Let me know if you have more questions now. What do you enjoy about co-ops? What makes you stay or walk away?

5 comments:

Sue said...

Your co-op sure sounds like a lot of fun! Unfortunately we don't have one near us. If we did, I would sign up in a heartbeat.

Kylie said...

Awesome and thanks...I love our co-op although not a true co-op since we have paid teachers. I am definitely taking this info with me to our next committee meeting though.

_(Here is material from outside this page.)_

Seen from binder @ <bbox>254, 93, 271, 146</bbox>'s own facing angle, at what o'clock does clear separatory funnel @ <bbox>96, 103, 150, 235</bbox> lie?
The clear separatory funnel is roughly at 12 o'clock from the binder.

Thank you so much for taking the time to post about it. :)

Valerie said...

Thank you, Heather! This is great information and I've forwarded it to a couple of moms in our co-op. I love the idea of the kids being able to choose the classes that they're interested in as opposed to just putting everyone in a class based on age.

Shonda said...

Great post, heather! Clap clap clap!!

Lecia said...

Wonderful post! We are trying something a little different with our co-op this year. We are having five six-week sessions. The children can take all five classes or just choose what works for each family. I think it will be the best co-op year ever! Thanks for sharing your tips and ideas!